Silence is not weakness.
It is space for clarity.
Apologies are powerful when they start with you.
Sometimes the only forgiveness you need is your own.
You cannot lead what you will not look at.
If you refuse to see your patterns, they will lead for you.
These truths are not comfortable. They are real. And real is what leadership requires.
What happens next
When you stop blaming the world you start changing it. The smallest shift in awareness ripples out into every conversation and every choice. You notice where you have been living on autopilot and where you can begin again.
This is why at and. we talk about
(and. )Action. Now. Different/ Difference
It is not a slogan. It is a process. You act because awareness without movement is waste. You act now because waiting is another disguise for fear. You act different because repeating what hurt you will not heal you.
The moment I took responsibility for my reactions was the moment I began to lead my life instead of reacting to it. It did not happen overnight. It still does not. Growth is not a one-time event. It is a daily decision to see yourself clearly.
When you are the problem you are also the solution
This truth has shaped every part of my life and work.
It taught me that self leadership is not a destination. It is a relationship. You learn to trust yourself. You break trust. You rebuild. You learn again.

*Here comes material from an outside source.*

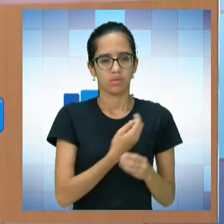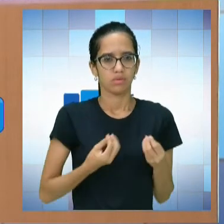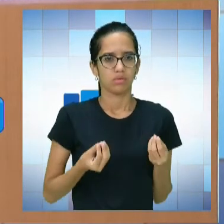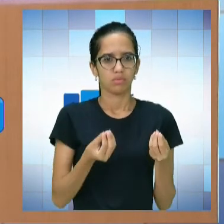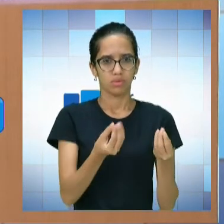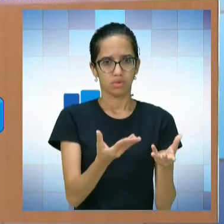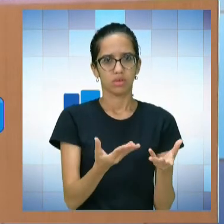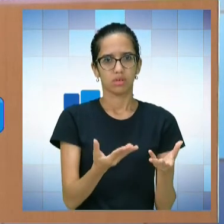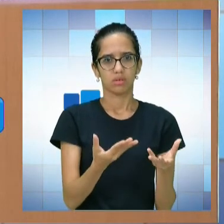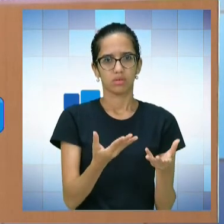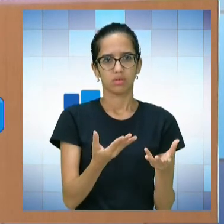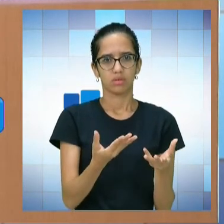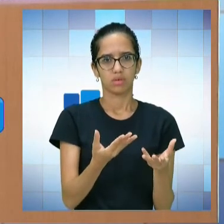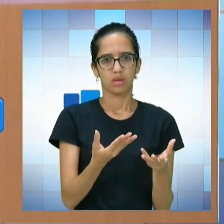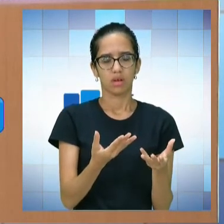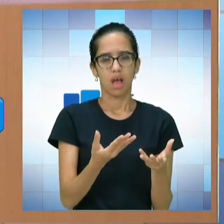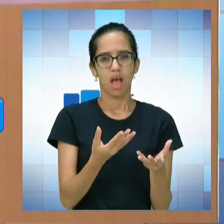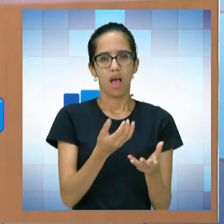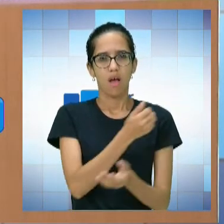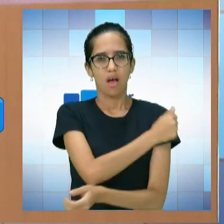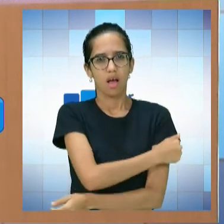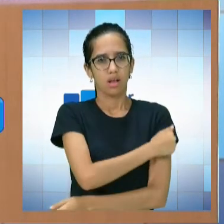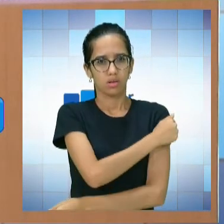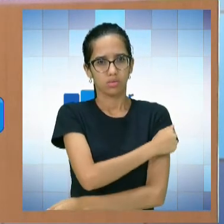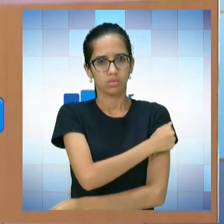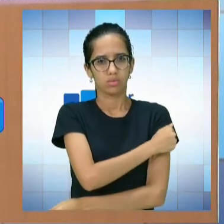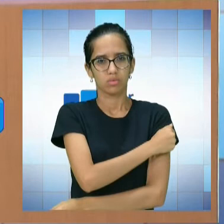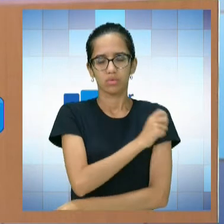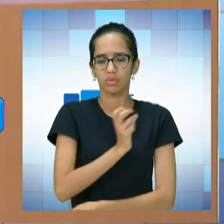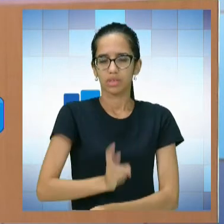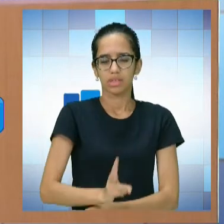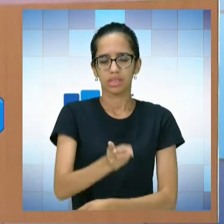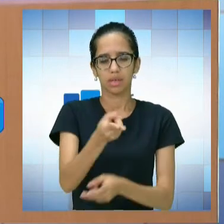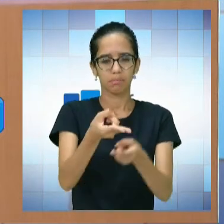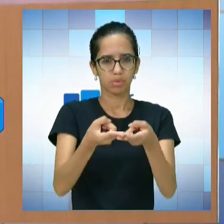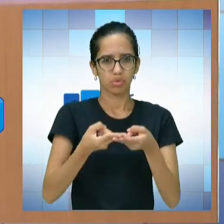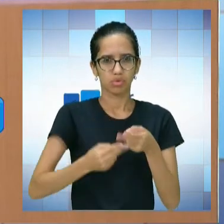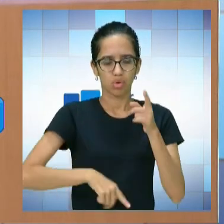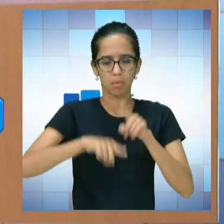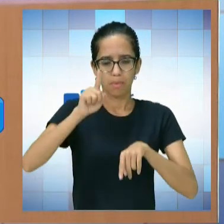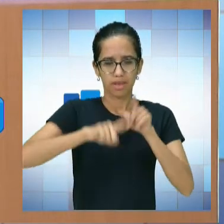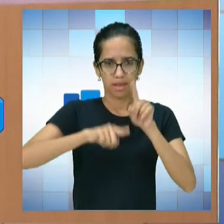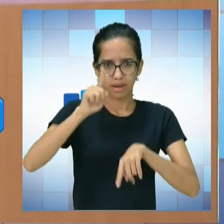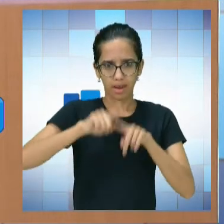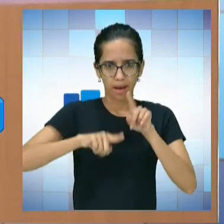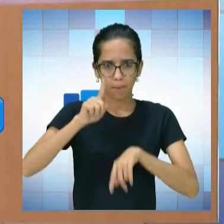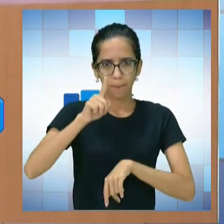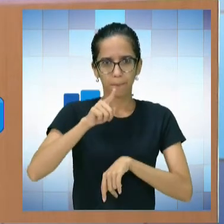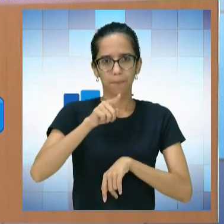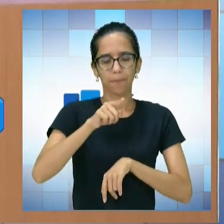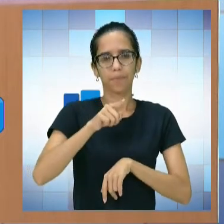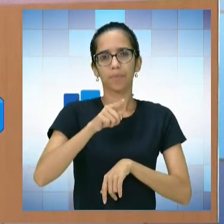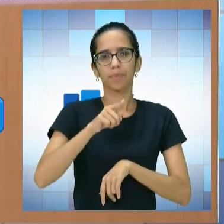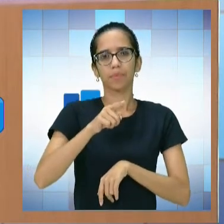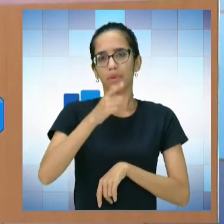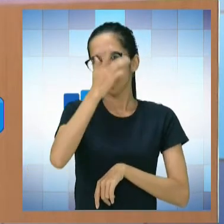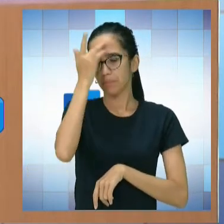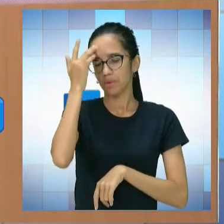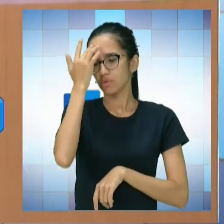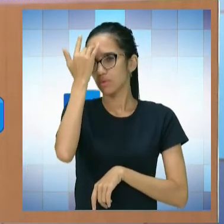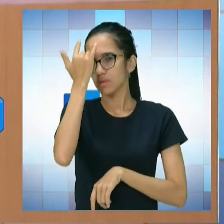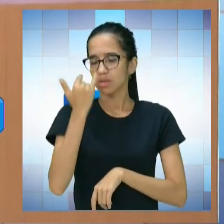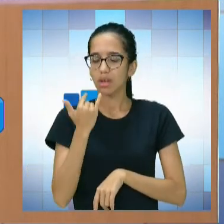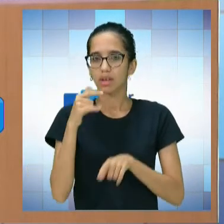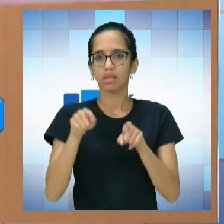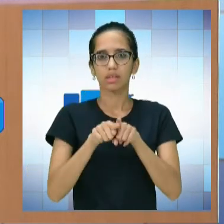o Soroban, que é um recurso que sempre utilizou para o ensino da matemática para o deficiente visual. E a gente tem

It is easy to stay in victimhood. It keeps you right. It keeps you safe from the weight of change. Yet it also keeps you small.
When you realise you are the problem, it is not a punishment. It is permission.
Permission to take your power back.
To stop waiting for someone to rescue you. To start leading yourself from the inside out.
The greatest freedom you will ever feel is knowing you are responsible for how you show up. You cannot control what happens to you. You can control how you meet it.
That is the work. That is the rewiring. That is leadership.
Final reflection
Every day since that Tuesday I still practice the same pause. When I feel the tension rise or the story start, I stop. I breathe. I ask myself if this is real or if this is memory patterns.
Sometimes I still react. I still fall into old patterns. The difference now is I notice. I come back faster. That is progress.
Leadership is not about having no triggers. It is about knowing your triggers so well they no longer drive you. It is about staying conscious when the easy choice is to shut down. It is about choosing awareness over ego.
That is why I know I was the problem and also the solution.
Everything changed when I stopped running from that truth.
And if you are reading this and it feels close to home, take that as a sign. Not of failure. Of readiness.
You are not broken. You are you being real.